The Nasdaq 100 Index, which tracks the performance of 100 of the largest non-financial tech stocks, entered correction territory during the week. From an intraday high of 18,671.07 on July 11, the index experienced a decline of over 10%, marking a standard market correction.

Despite the current turbulence, some analysts remain optimistic about the tech sector’s future. Wedbush analyst Daniel Ives, for example, views the current sell-off as a “white-knuckle moment” within a broader multi-year bull run for tech stocks. He emphasizes that this period of volatility is likely a temporary phase and that the long-term outlook for tech remains positive. Ives’ optimism is rooted in the belief that the sector is in the early stages of a significant technological shift, particularly with advancements in artificial intelligence (AI).
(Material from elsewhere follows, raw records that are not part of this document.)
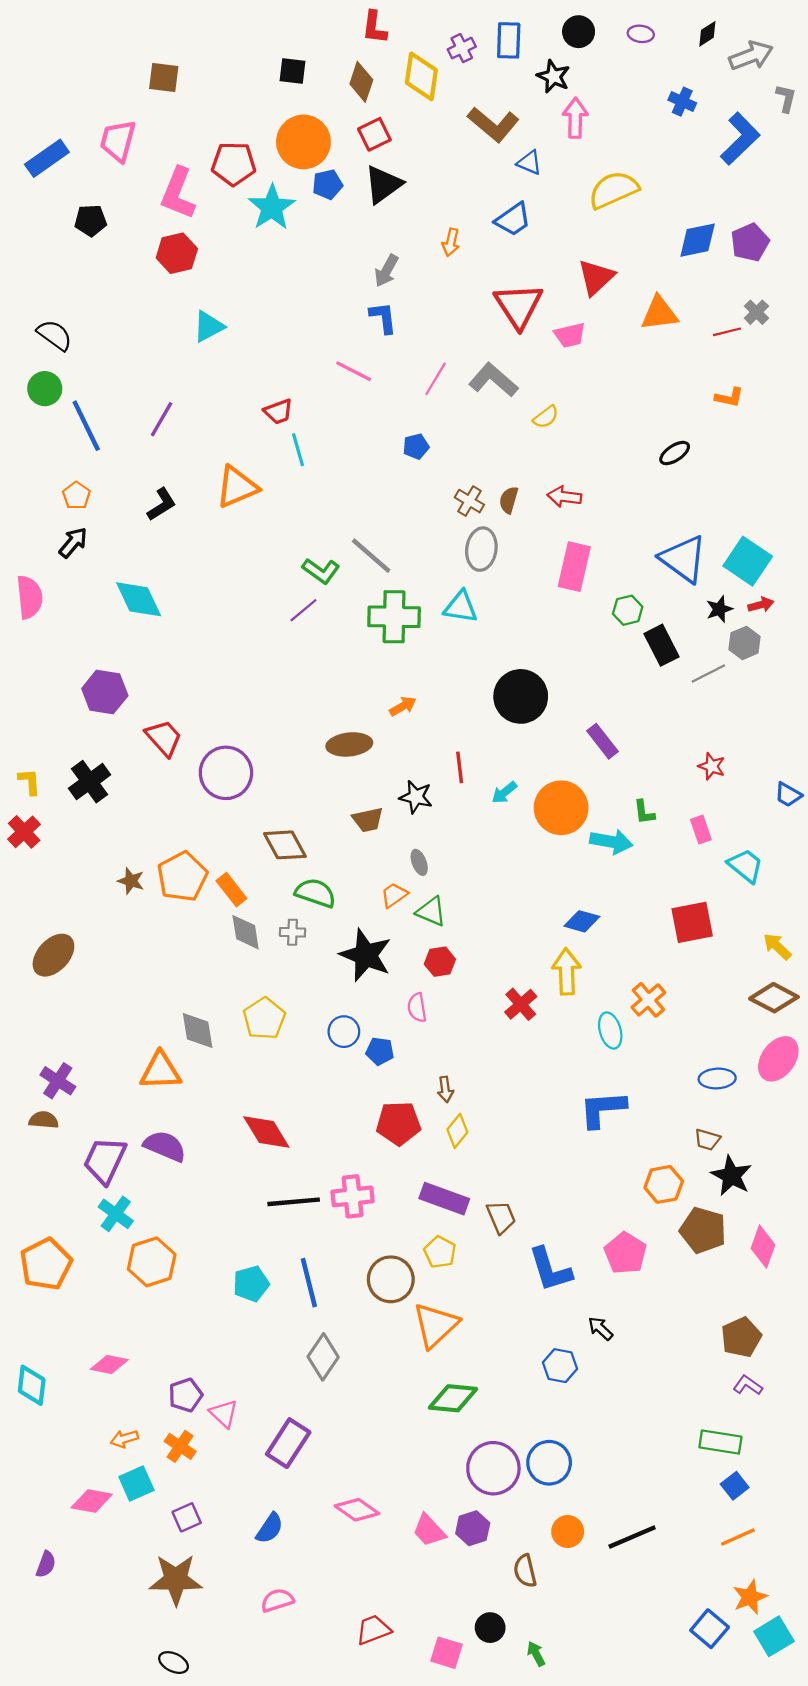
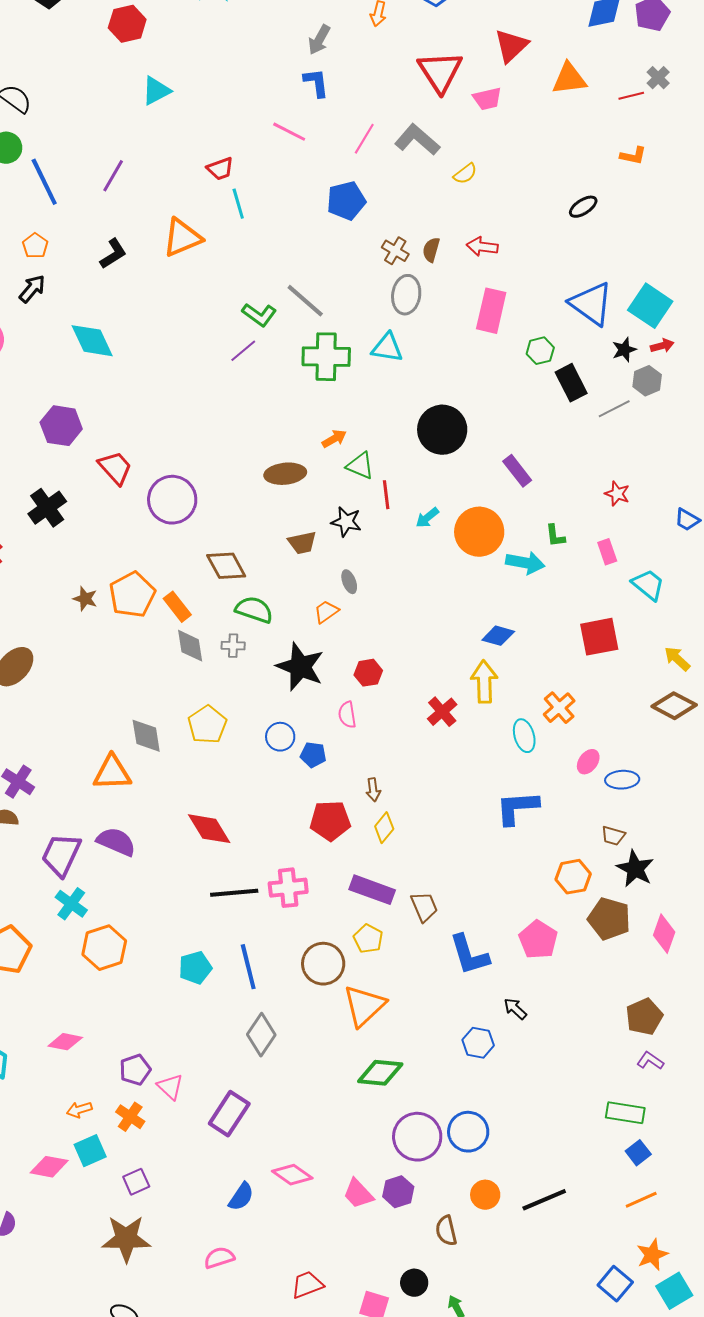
blue pentagon: (416, 446) -> (346, 201), size x1.6
green triangle: (431, 911) -> (360, 466), moved
pink ellipse: (778, 1059) -> (588, 762), moved, size x0.6
blue semicircle: (270, 1528) -> (241, 1197), moved

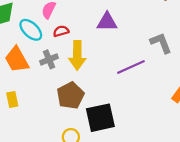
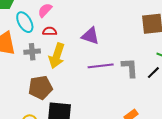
purple line: (131, 67) -> (101, 66), moved

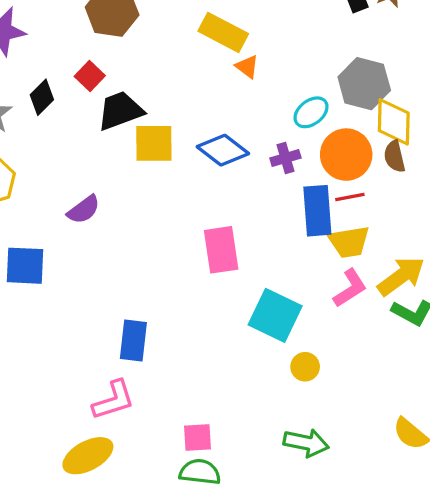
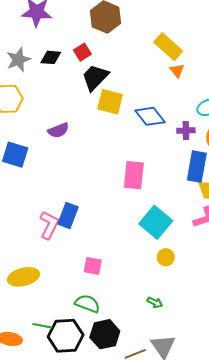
black diamond: (42, 97) -> (51, 57), turned 35
black trapezoid: (120, 111) -> (95, 77), turned -40
pink L-shape: (113, 400) -> (49, 225), moved, turned -60
pink square: (198, 438) -> (93, 266), moved
green arrow: (306, 443) -> (155, 302), size x0.6

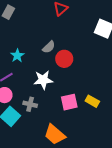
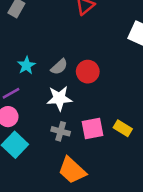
gray semicircle: (49, 47) -> (59, 67), moved
gray cross: (30, 104) -> (61, 131), moved

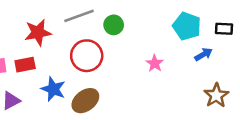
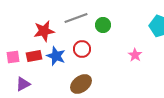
red circle: (87, 56) -> (82, 49), size x0.7
blue star: (53, 89) -> (56, 56), moved

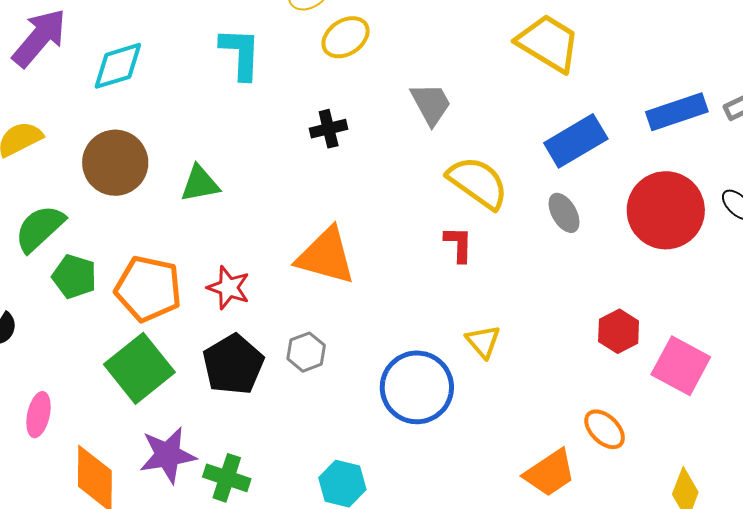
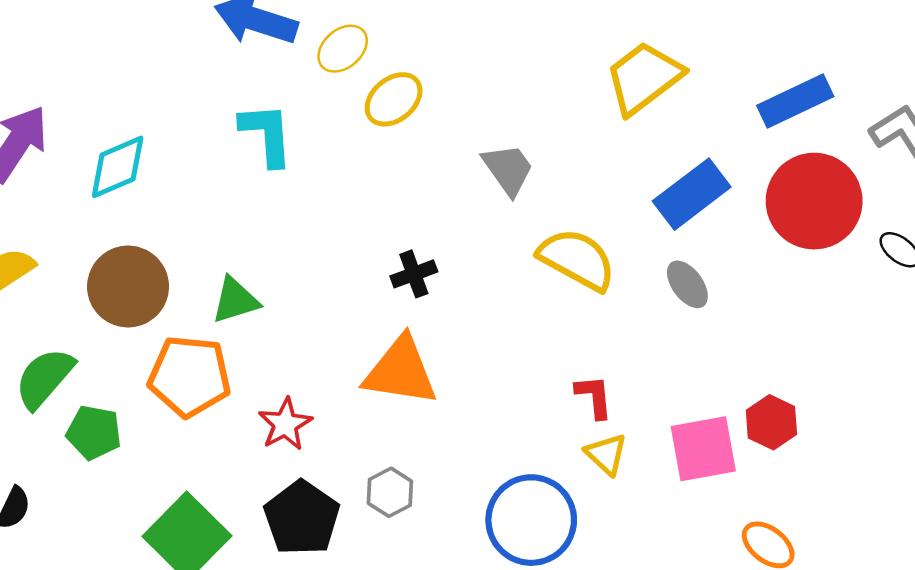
yellow trapezoid: (548, 43) -> (644, 78), turned -62
blue rectangle: (677, 112) -> (795, 101), moved
black cross: (329, 129) -> (414, 274), moved
red circle: (666, 210) -> (814, 201), moved
red L-shape: (459, 244) -> (594, 397), moved
red star: (229, 288) -> (285, 424), turned 30
orange pentagon: (148, 289) -> (190, 376), moved
pink square: (681, 366) -> (703, 449), moved, turned -32

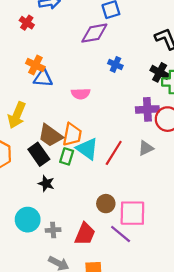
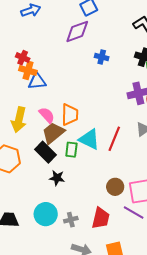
red cross: (27, 23) -> (23, 58), moved
pink semicircle: (81, 94) -> (47, 115), moved, turned -120
orange trapezoid: (72, 135) -> (70, 115), moved
brown trapezoid: (50, 136) -> (53, 133), turned 115

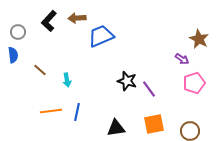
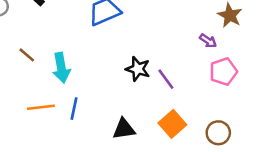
cyan arrow: (67, 80) -> (61, 68), size x1.6
orange square: (154, 124) -> (172, 124), turned -30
Ives highlights that the ongoing AI capital expenditure cycle, projected to be a $1 trillion industry, will drive growth in the tech sector. He likens this to a fourth industrial revolution, suggesting that AI will fuel accelerated growth and innovation across the tech ecosystem. The recent earnings season has supported this view, with significant investments in cloud infrastructure and AI technologies reinforcing the bullish outlook.

Additionally, upcoming political developments and regulatory changes could impact the tech sector. A potential shift in the political landscape, such as a Republican victory in the presidential election, might lead to a less stringent regulatory environment, which could benefit tech companies facing regulatory challenges.

The prospect of Federal Reserve rate cuts, while potentially negative for mega-cap tech stocks in the short term, could provide a boost to smaller tech stocks. As the Fed embarks on a potential cutting cycle, it may create a more favorable environment for these smaller companies, even as it introduces uncertainty for larger players.

As the week concluded, the Invesco QQQ Trust ended down 2.37% at $448.75. Looking ahead, the market will likely focus on upcoming earnings reports, such as Palantir Technologies, Inc. (NYSE: PLTR), which is expected to provide further insights into the strength of the AI wave. Economic data releases, including service sector activity readings and jobless claims, will also be closely watched for their impact on market sentiment.

In summary, while the technology sector faced a challenging week with significant declines driven by mixed earnings, economic data, and company-specific issues, the long-term outlook remains positive. Analysts like Daniel Ives anticipate that the sector’s current difficulties are part of a broader, ongoing bull market driven by technological advancements and AI investments. Investors should stay attuned to upcoming economic and earnings reports, as well as potential regulatory and political developments, to navigate the sector’s evolving landscape.